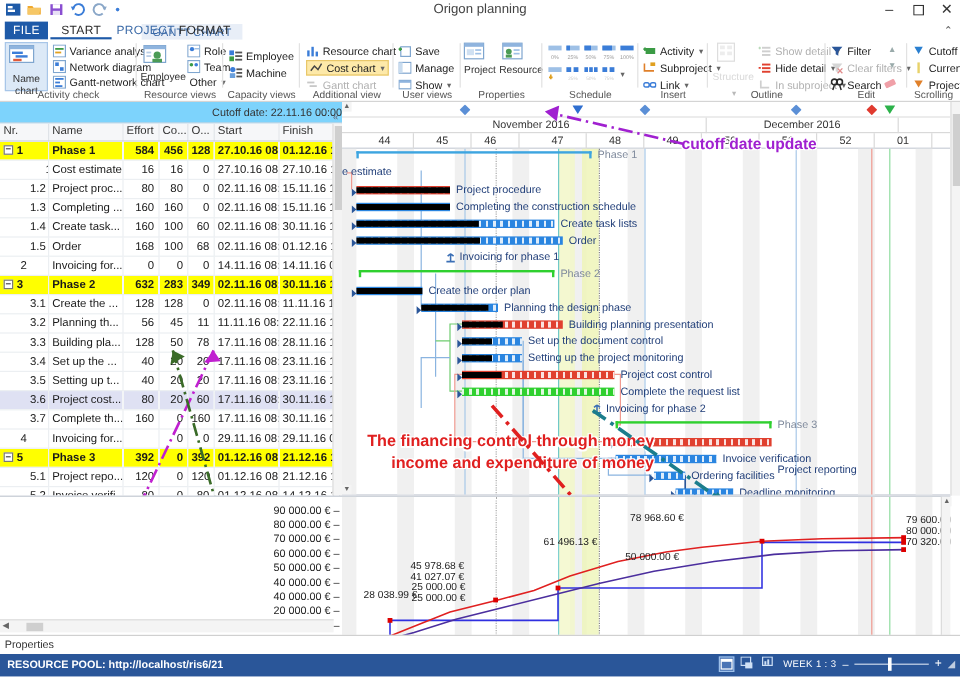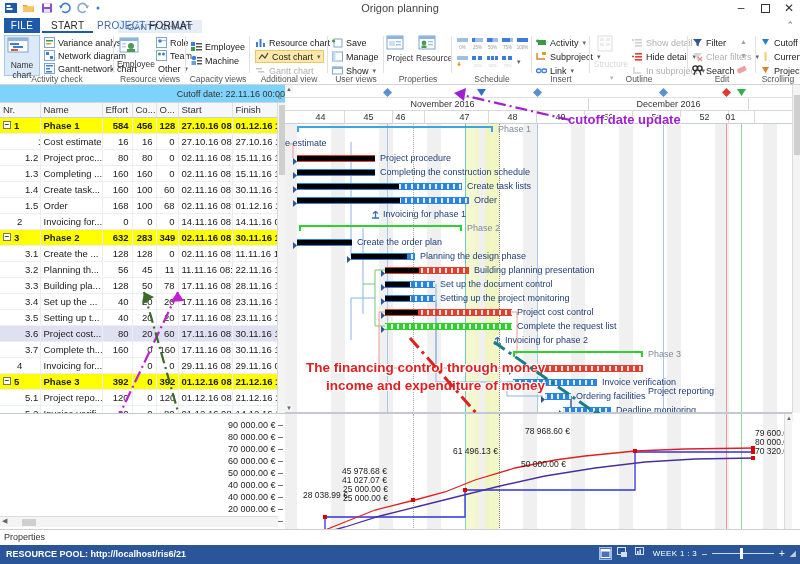--- a/index.html
+++ b/index.html
@@ -941,7 +941,7 @@
         <div id="week-host">
           <div class="weekcell" style="left: 12px; width: 48px;">44</div>
           <div class="weekcell" style="left: 60px; width: 48px;">45</div>
-          <div class="weekcell" style="left: 92px; width: 48px;">46</div>
+          <div class="weekcell" style="left: 100px; width: 48px;">46</div>
           <div class="weekcell" style="left: 156px; width: 48px;">47</div>
           <div class="weekcell" style="left: 204px; width: 48px;">48</div>
           <div class="weekcell" style="left: 252px; width: 48px;">49</div>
..............................
Instruction. Pictures stay out. Write out everything else in the material exactly.

Solution to the problem.
--- a/index.html
+++ b/index.html
@@ -941,7 +941,7 @@
         <div id="week-host">
           <div class="weekcell" style="left: 12px; width: 48px;">44</div>
           <div class="weekcell" style="left: 60px; width: 48px;">45</div>
-          <div class="weekcell" style="left: 92px; width: 48px;">46</div>
+          <div class="weekcell" style="left: 100px; width: 48px;">46</div>
           <div class="weekcell" style="left: 156px; width: 48px;">47</div>
           <div class="weekcell" style="left: 204px; width: 48px;">48</div>
           <div class="weekcell" style="left: 252px; width: 48px;">49</div>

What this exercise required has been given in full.